RUSSERT: Our issues this Sunday -- what is the real terrorist threat to the United States homeland? How good is our intelligence gathering, and nearly six years after September 11th, why is Osama bin Laden still at large? With us -- the director of National Intelligence, Admiral Mike McConnell, in his first television interview.
Then -- briefings, debates, and votes -- the Iraq war front and center. With us, Democratic senator from Wisconsin, Russ Feingold. And in our roundtable, insight and analysis from New York Times Columnist, David Brooks; The Washington Post, Bob Woodward; and The Weekly Standard, Stephen Hayes, author of "Change, The Untold Story of America's Most Powerful and Controversial Vice President."
But, first, this week, this document, the National Intelligence Estimate entitled "The Terrorist Threat to the U.S. Homeland," was released. How serious is this threat and what can we do about it? Joining us for an exclusive interview is the director of National Intelligence, Admiral Mike McConnell -- welcome.
McCONNELL: Thank you.
RUSSERT: Let me show you a key judgment from this report, "We judge the U.S. homeland will face a persistent and evolving terrorist threat over the next three years."
In laymen's language, for the American viewers watching today, what is the most serious threat facing our country?

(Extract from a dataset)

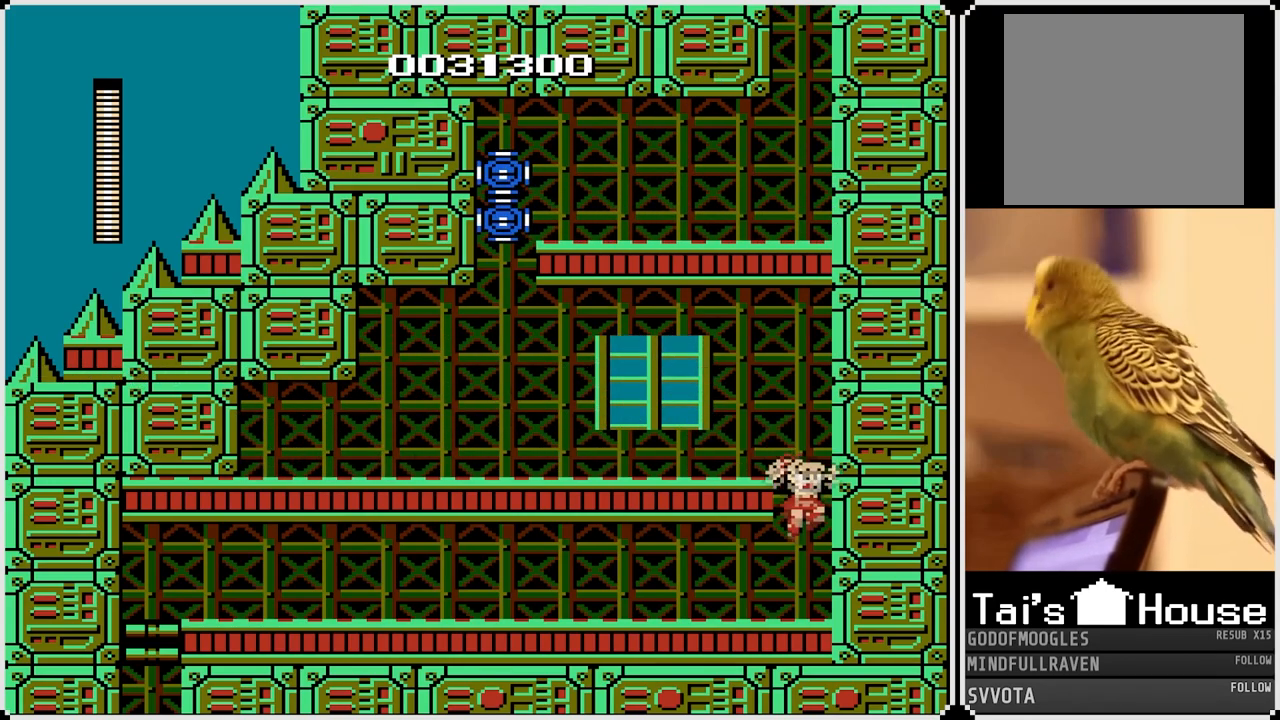
{"buttons": ["DPAD_LEFT"], "left_stick": "center", "right_stick": "center", "events": [[17, "DPAD_LEFT", "down"], [17, "DPAD_RIGHT", "up"], [200, "CROSS", "down"], [283, "CROSS", "up"], [417, "CROSS", "down"], [500, "CROSS", "up"]]}
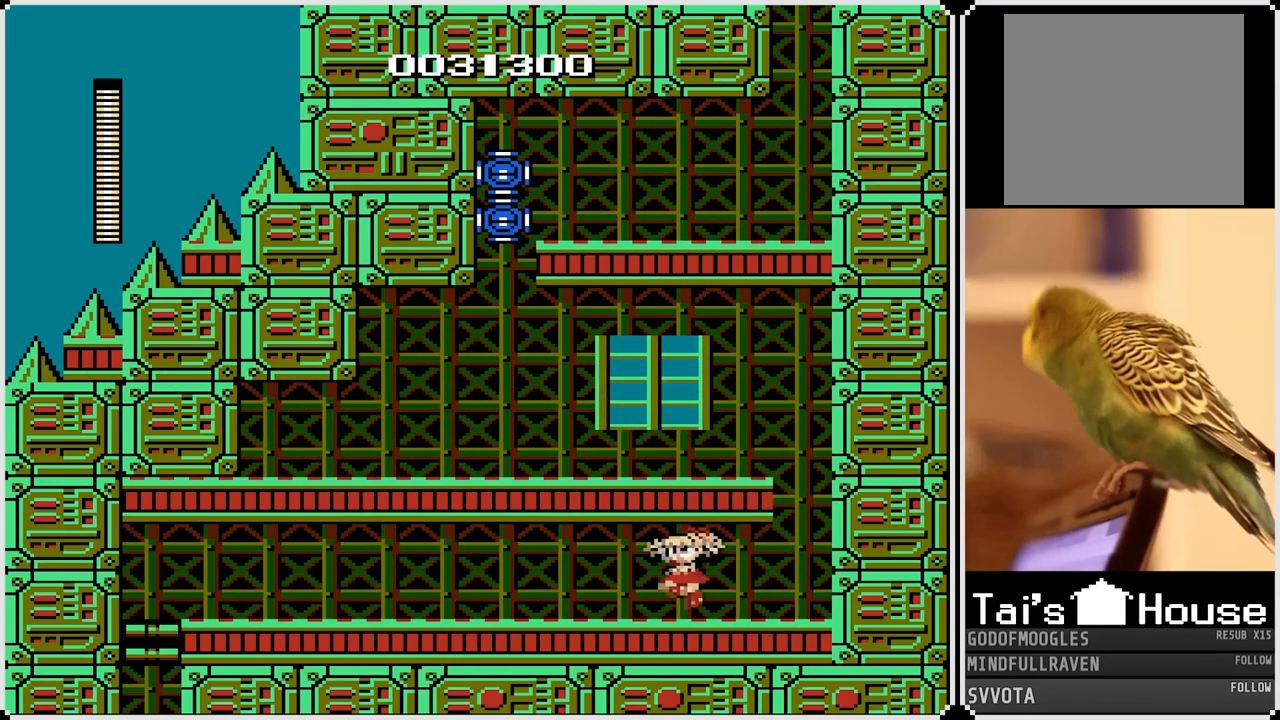
{"buttons": ["DPAD_LEFT"], "left_stick": "center", "right_stick": "center", "events": [[83, "CROSS", "down"], [167, "CROSS", "up"], [267, "CROSS", "down"], [333, "CROSS", "up"], [417, "CROSS", "down"], [500, "CROSS", "up"]]}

McCONNELL: Tim, the most serious threat is that the plotters that are being observed will be successful in penetrating our defenses and conducting an attack that would result in mass casualties. Their intent is to effect and attack with mass casualties. A secondary attempt would be a political or infrastructure targets to even include economic targets that would have long-lasting impact.
RUSSERT: Is it biological and chemical, or did they achieve nuclear?
McCONNELL: They have not achieved nuclear based on our current understanding. The intent is either chemical, biological, nuclear radiological, or even nuclear to include a nuclear yield. I would add what we see currently is primarily a focus on explosives -- explosives that can generate a large explosion, but they're put together with commercially available material.
RUSSERT: Why aren't we seeing more suicide bombers the way we see in the Middle East?
McCONNELL: In the United States, you mean? The efforts that the United States and our allies have gone through over the past five years have been significant in establishing barriers. So the terrorists perceive us as a much more difficult target, very different from what it was at 9/11.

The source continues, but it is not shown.